In contemplating the public America, I return again and again to Claudia Rankine's Citizen: An American Lyric, a collection of chastening poems that reckon with the dark conundrum of racism at America's core. Meditations upon victims of racial violence like Trayvon Martin and James Craig Anderson are interspersed with descriptions of something ever so slightly more benign, something we might call "disregard." Rankine writes, "The new therapist specializes in trauma counseling. You have only ever spoken on the phone….At the front door the bell is a small round disc that you press firmly. When the door finally opens, the woman standing there yells, at the top of her lungs, Get away from my house! What are you doing in my yard?" Citizen urges us to look differently at the social "other," but more importantly it also asks us to look honestly and unflinchingly at our own capacity for hatred and ignorance, and at the fear that sets such feelings into motion.

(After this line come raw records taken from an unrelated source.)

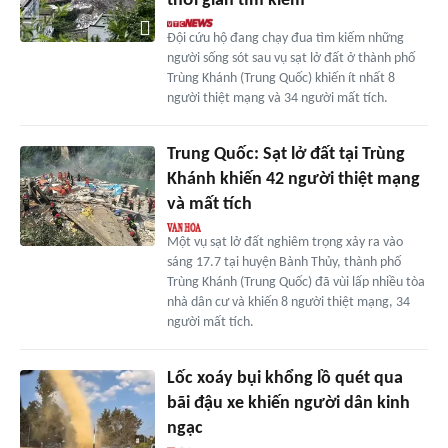
thời gian tìm kiếm
Đội cứu hộ đang chạy đua tìm kiếm những
người sống sót sau vụ sạt lở đất ở thành phố
Trùng Khánh (Trung Quốc) khiến ít nhất 8
người thiệt mạng và 34 người mất tích.
Trung Quốc: Sạt lở đất tại Trùng
Khánh khiến 42 người thiệt mạng
và mất tích
Một vụ sạt lở đất nghiêm trọng xảy ra vào
sáng 17.7 tại huyện Bành Thủy, thành phố
Trùng Khánh (Trung Quốc) đã vùi lấp nhiều tòa
nhà dân cư và khiến 8 người thiệt mạng, 34
người mất tích.
Lốc xoáy bụi khổng lồ quét qua
bãi đậu xe khiến người dân kinh
ngạc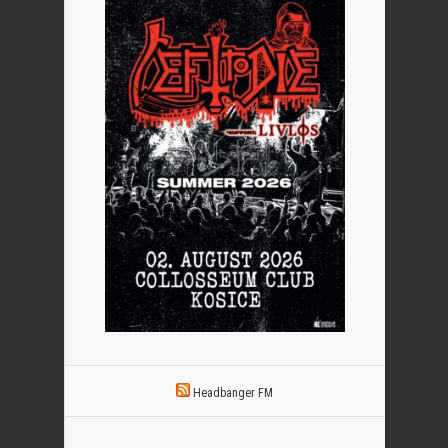
Headbanger FM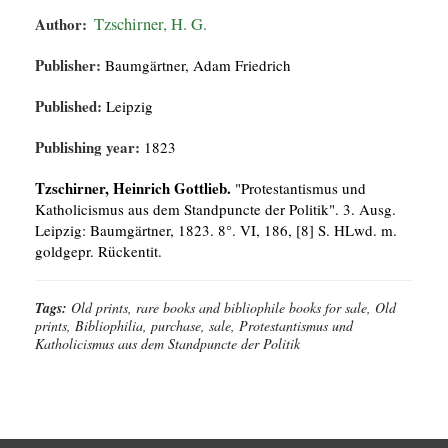
Author:
Tzschirner, H. G.
Publisher:
Baumgärtner, Adam Friedrich
Published:
Leipzig
Publishing year:
1823
Tzschirner, Heinrich Gottlieb.
"Protestantismus und
Katholicismus aus dem Standpuncte der Politik". 3. Ausg.
Leipzig: Baumgärtner, 1823. 8°. VI, 186, [8] S. HLwd. m.
goldgepr. Rückentit.
Tags:
Old prints, rare books and bibliophile books for sale, Old
prints, Bibliophilia, purchase, sale, Protestantismus und
Katholicismus aus dem Standpuncte der Politik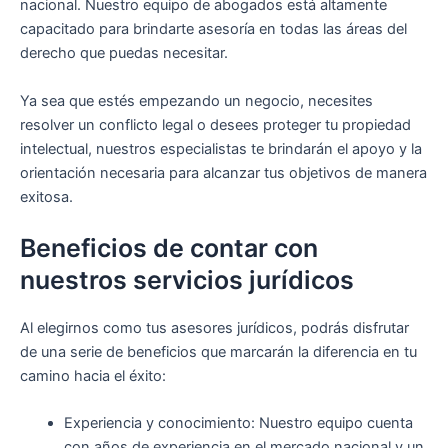
nacional. Nuestro equipo de abogados está altamente
capacitado para brindarte asesoría en todas las áreas del
derecho que puedas necesitar.
Ya sea que estés empezando un negocio, necesites
resolver un conflicto legal o desees proteger tu propiedad
intelectual, nuestros especialistas te brindarán el apoyo y la
orientación necesaria para alcanzar tus objetivos de manera
exitosa.
Beneficios de contar con
nuestros servicios jurídicos
Al elegirnos como tus asesores jurídicos, podrás disfrutar
de una serie de beneficios que marcarán la diferencia en tu
camino hacia el éxito:
Experiencia y conocimiento: Nuestro equipo cuenta
con años de experiencia en el mercado nacional y un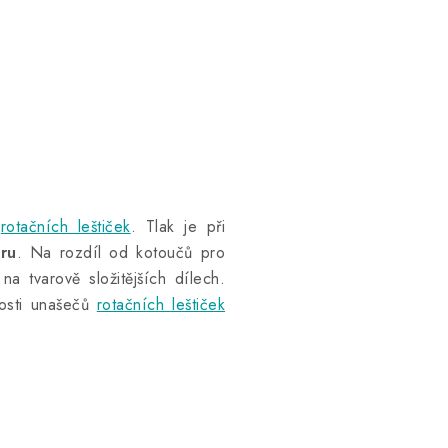
y
rotačních leštiček
. Tlak je při
ru
. Na rozdíl od kotoučů pro
na tvarově složitějších dílech.
kosti unašečů
rotačních leštiček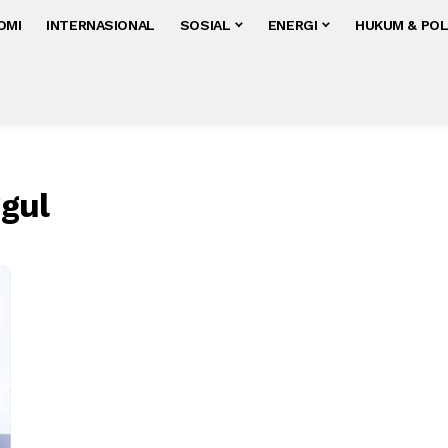
OMI
INTERNASIONAL
SOSIAL
ENERGI
HUKUM & POL
gul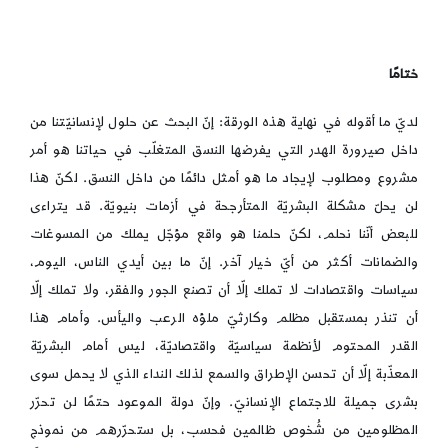
ختامًا
لديّ ما أقوله في نهاية هذه الورقة: إنّ البحث عن حلول لإنسانيّتنا من
داخل صيرورة الهدر التي يفرضها النسق المتغلّب في حياتنا هو أمر
مشروع ومطلوب لإيجاد ما هو أمثل دائمًا من داخل النسق. لكنّ هذا
لن يحلّ مشكلة البشريّة المتأرجحة في أزمات بنيويّة. قد يتراءى
للبعض أنّنا نحلم، لكنّ حلمنا هو واقع مؤجّل يملك من المسوغات
والضمانات أكثر من أيّ خيار آخر. إنّ ما بين أيدي الناس، اليوم،
سياسات واقتصادات لا تملك إلّا أن تصنع الجور والفقر، ولا تملك إلّا
أن تنذر بمستقبل مظلم وكارثيّ ملؤه الرعب واليأس. وأمام هذا
القدر المحتوم لأنظمة سياسيّة واقتصاديّة، ليس أمام البشريّة
المعذّبة إلّا أن تحسن الإطراق والسمع لذلك النداء الذي لا يحمل سوى
بشرى جميلة للاجتماع الإنسانيّ. وإنّ دولة الموعود حتمًا لن تحرّر
المظلومين من شُخوص ظالمين فحسب، بل ستحرّرهم من نموذج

I'm not sure any of us can know where America is heading. Sometimes I worry we're so close to arriving that little can be done to alter our course. But books like this give my pessimism pause. They say, this is who we are; this is what we feel; this is what we are guilty of. Sometimes that kind of fidelity to the truth feels like enough.
Tracy K. Smith won the 2011 Pulitzer Prize for Poetry. A professor of creative writing at Princeton, Smith is the author of The Body's Question, Duende, and Life on Mars. Her forthcoming memoir, Ordinary Light, will be published in March.